RECORDS SHOWN:
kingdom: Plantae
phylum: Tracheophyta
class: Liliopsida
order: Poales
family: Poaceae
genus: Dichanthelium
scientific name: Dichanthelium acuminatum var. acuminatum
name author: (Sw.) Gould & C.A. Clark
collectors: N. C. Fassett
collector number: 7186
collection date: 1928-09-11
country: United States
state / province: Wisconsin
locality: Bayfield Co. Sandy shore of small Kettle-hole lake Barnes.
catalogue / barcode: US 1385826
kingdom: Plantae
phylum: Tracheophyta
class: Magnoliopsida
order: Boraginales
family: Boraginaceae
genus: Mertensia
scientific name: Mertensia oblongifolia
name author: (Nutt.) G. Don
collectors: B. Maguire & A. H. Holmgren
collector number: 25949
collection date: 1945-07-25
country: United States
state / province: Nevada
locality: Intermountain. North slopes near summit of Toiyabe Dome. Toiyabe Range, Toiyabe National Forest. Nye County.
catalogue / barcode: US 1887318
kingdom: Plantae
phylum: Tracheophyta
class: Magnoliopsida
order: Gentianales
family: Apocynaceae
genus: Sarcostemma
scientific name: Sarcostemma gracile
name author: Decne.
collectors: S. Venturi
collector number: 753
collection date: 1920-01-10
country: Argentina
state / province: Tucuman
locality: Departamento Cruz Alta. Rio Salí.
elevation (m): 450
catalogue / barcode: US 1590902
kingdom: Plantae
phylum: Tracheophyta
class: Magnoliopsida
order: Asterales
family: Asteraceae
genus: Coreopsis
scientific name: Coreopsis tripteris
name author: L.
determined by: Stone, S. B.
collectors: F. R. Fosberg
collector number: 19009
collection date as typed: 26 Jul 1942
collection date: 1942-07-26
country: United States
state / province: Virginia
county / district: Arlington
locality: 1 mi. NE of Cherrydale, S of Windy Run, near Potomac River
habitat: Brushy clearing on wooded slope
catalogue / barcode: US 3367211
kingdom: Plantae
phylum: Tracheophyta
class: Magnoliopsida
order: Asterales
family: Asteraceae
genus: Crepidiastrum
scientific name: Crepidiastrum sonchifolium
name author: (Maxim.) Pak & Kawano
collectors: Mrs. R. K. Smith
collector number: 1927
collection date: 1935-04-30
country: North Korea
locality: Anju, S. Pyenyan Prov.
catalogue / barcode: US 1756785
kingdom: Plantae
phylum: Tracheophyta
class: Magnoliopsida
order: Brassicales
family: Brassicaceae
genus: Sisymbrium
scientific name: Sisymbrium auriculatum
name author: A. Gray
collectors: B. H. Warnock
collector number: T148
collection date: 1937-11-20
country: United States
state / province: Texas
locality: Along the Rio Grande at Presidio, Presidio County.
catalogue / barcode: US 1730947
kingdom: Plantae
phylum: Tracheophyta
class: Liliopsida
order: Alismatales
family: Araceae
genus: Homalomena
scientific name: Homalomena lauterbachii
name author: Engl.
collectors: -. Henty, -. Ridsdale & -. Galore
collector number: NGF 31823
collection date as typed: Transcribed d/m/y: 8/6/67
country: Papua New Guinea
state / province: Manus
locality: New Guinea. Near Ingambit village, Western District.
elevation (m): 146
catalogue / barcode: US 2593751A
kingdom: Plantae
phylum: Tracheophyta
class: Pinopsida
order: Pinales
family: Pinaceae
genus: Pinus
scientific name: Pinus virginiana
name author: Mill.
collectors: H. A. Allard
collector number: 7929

TO BE DONE: Update the data above so that every "locality" becomes "location", and leave everything else unchanged.

CORRECT ANSWER:
kingdom: Plantae
phylum: Tracheophyta
class: Liliopsida
order: Poales
family: Poaceae
genus: Dichanthelium
scientific name: Dichanthelium acuminatum var. acuminatum
name author: (Sw.) Gould & C.A. Clark
collectors: N. C. Fassett
collector number: 7186
collection date: 1928-09-11
country: United States
state / province: Wisconsin
location: Bayfield Co. Sandy shore of small Kettle-hole lake Barnes.
catalogue / barcode: US 1385826
kingdom: Plantae
phylum: Tracheophyta
class: Magnoliopsida
order: Boraginales
family: Boraginaceae
genus: Mertensia
scientific name: Mertensia oblongifolia
name author: (Nutt.) G. Don
collectors: B. Maguire & A. H. Holmgren
collector number: 25949
collection date: 1945-07-25
country: United States
state / province: Nevada
location: Intermountain. North slopes near summit of Toiyabe Dome. Toiyabe Range, Toiyabe National Forest. Nye County.
catalogue / barcode: US 1887318
kingdom: Plantae
phylum: Tracheophyta
class: Magnoliopsida
order: Gentianales
family: Apocynaceae
genus: Sarcostemma
scientific name: Sarcostemma gracile
name author: Decne.
collectors: S. Venturi
collector number: 753
collection date: 1920-01-10
country: Argentina
state / province: Tucuman
location: Departamento Cruz Alta. Rio Salí.
elevation (m): 450
catalogue / barcode: US 1590902
kingdom: Plantae
phylum: Tracheophyta
class: Magnoliopsida
order: Asterales
family: Asteraceae
genus: Coreopsis
scientific name: Coreopsis tripteris
name author: L.
determined by: Stone, S. B.
collectors: F. R. Fosberg
collector number: 19009
collection date as typed: 26 Jul 1942
collection date: 1942-07-26
country: United States
state / province: Virginia
county / district: Arlington
location: 1 mi. NE of Cherrydale, S of Windy Run, near Potomac River
habitat: Brushy clearing on wooded slope
catalogue / barcode: US 3367211
kingdom: Plantae
phylum: Tracheophyta
class: Magnoliopsida
order: Asterales
family: Asteraceae
genus: Crepidiastrum
scientific name: Crepidiastrum sonchifolium
name author: (Maxim.) Pak & Kawano
collectors: Mrs. R. K. Smith
collector number: 1927
collection date: 1935-04-30
country: North Korea
location: Anju, S. Pyenyan Prov.
catalogue / barcode: US 1756785
kingdom: Plantae
phylum: Tracheophyta
class: Magnoliopsida
order: Brassicales
family: Brassicaceae
genus: Sisymbrium
scientific name: Sisymbrium auriculatum
name author: A. Gray
collectors: B. H. Warnock
collector number: T148
collection date: 1937-11-20
country: United States
state / province: Texas
location: Along the Rio Grande at Presidio, Presidio County.
catalogue / barcode: US 1730947
kingdom: Plantae
phylum: Tracheophyta
class: Liliopsida
order: Alismatales
family: Araceae
genus: Homalomena
scientific name: Homalomena lauterbachii
name author: Engl.
collectors: -. Henty, -. Ridsdale & -. Galore
collector number: NGF 31823
collection date as typed: Transcribed d/m/y: 8/6/67
country: Papua New Guinea
state / province: Manus
location: New Guinea. Near Ingambit village, Western District.
elevation (m): 146
catalogue / barcode: US 2593751A
kingdom: Plantae
phylum: Tracheophyta
class: Pinopsida
order: Pinales
family: Pinaceae
genus: Pinus
scientific name: Pinus virginiana
name author: Mill.
collectors: H. A. Allard
collector number: 7929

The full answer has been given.